Political Fictions maintains its momentum with Didion’s refusal to pull any punches. She draws the connections that lie between the lines of politician’s speeches, behind polling numbers, behind the controlling hand of the media. She describes Ronald Reagan as a man whose most practical instincts had trained him to find the strongest possible narrative line in the scenes he was given, to clean out those extraneous elements that undermine character clarity, a man for whom historical truth had all his life run at twenty-four frames a second.

The temptation might be to chase down old footage of the President to see to what she’s referring. But her anecdotes tell the story for her: the quotes from aides; the facts of Reagan’s daily routine; his habit of following the schedule like a script, marking off completed items and drawing an arrow beside the next order of the day.

In the later pieces, Didion analyses the “disconnect” infecting politics of the last decade as the discrepancy between the political narratives delivered to the American public by the media, by the Washington establishment, and by the politicians, and in turn retold by Americans to themselves. During the Senate hearings for the Jones v. Clinton case, Washington’s talking heads, op-ed writers and spin doctors began to feel the gap between what they saw as a pivotal point in national politics and what most of America saw only as the excuse for meaningless, salacious, but unshocking, debate on the evening news. Didion writes that the “insiders”

did not know Americans at large. They occasionally heard from one, in a focus group or during a Q&A after a lecture date, but their attention, since it was focused on the political process, which had come to represent the concerns not of the country at large but of the organized pressure groups that increasingly controlled it, remained remote.

The politicians of the two “parties,” which are moving ever closer to the center, now fight over the holy grail of the “swing voter.” But as fewer people vote, Didion argues, the response of the American political gurus is not to woo back the voter, but to pandering only to those that still cast their ballot, thereby abetting the disenfranchisement of vast swaths of “America at large.”
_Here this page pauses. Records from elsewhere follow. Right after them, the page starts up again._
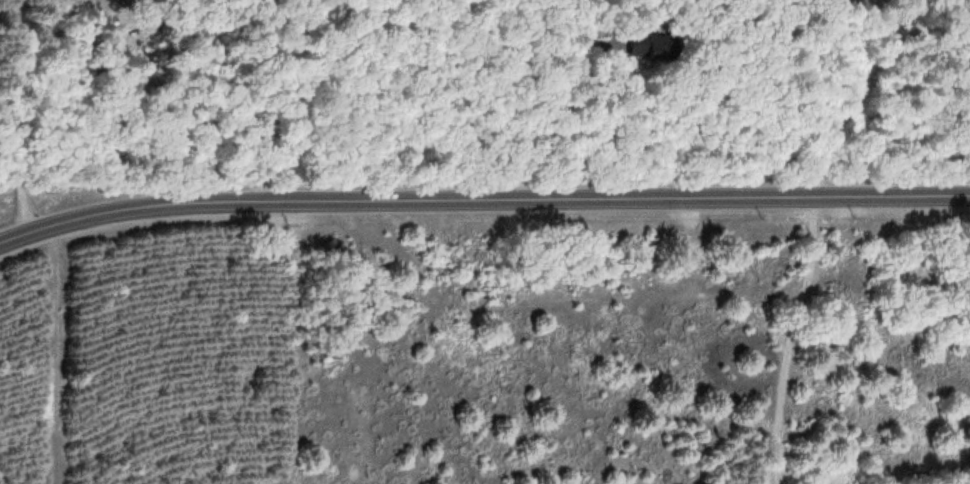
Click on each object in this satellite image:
road: (186, 115)
road: (15, 117)
road: (482, 199)

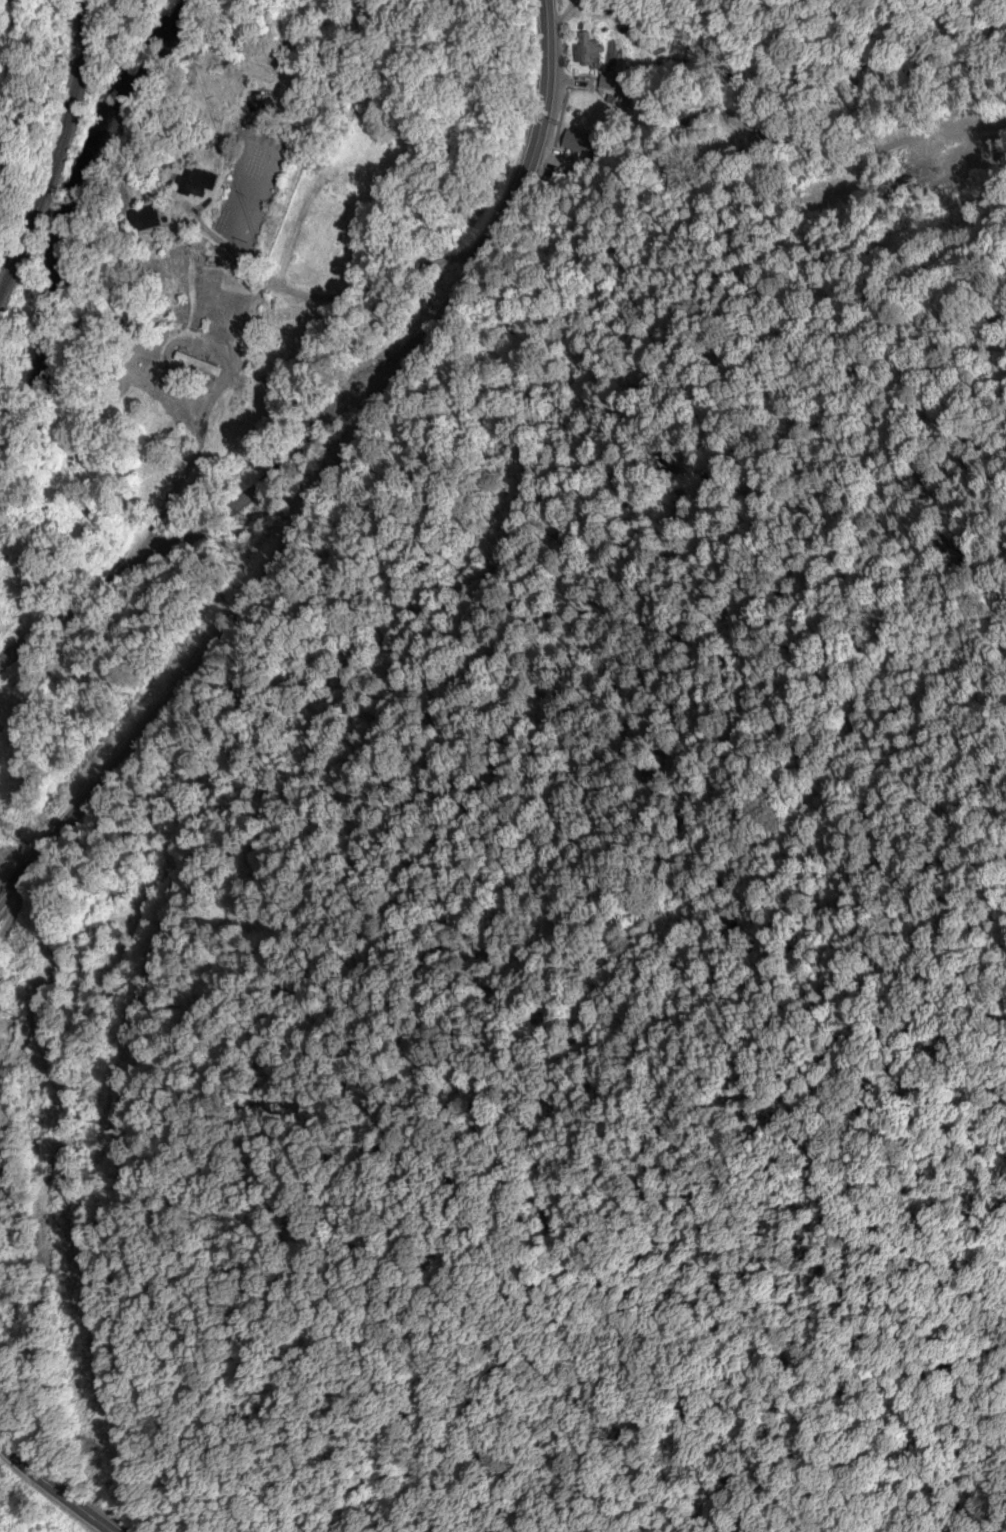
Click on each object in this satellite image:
building: (587, 50)
building: (577, 141)
railway: (57, 156)
building: (198, 182)
building: (143, 217)
river: (83, 232)
road: (326, 268)
building: (196, 362)
road: (314, 473)
road: (206, 493)
power tower: (9, 826)
power tower: (65, 1279)
road: (145, 1381)
power tower: (89, 1445)
road: (53, 1485)
river: (4, 1529)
Ultimately, Political Fictions emerges as a sad sort of revelation for both author and reader. Didion makes it nearly impossible to dismiss her observations, yet the only levity present in her work appears in small ironies or comic tragedies. She casts Reagan as the Wizard of Oz and Clinton as possessor of “the familiar predatory sexuality of the provincial adolescent,” only to leave us in a shadowland of fallen heroes and disillusionment. She finds the kind of “human story” favored by reporters like Bob Woodward a “crude personalization” that “works to narrow the focus, to circumscribe the range of possible discussion or speculation.” Where then do we find respite from the political disease her book diagnoses?

Didion doesn’t say. Political Fictions works on one level like the kid in grade school who gathered everyone around at lunch to announce that your parents were Santa Claus – that you’d been duped. Maybe you’d guessed it already, but had preferred to keep hope alive. Didion takes it upon herself to remove the hope that we may have naively harbored about the ultimate justice of our political landscape. Having destroyed our illusions and raised political questions, Didion lets the answers fall to the elusive readers who constitute American at large.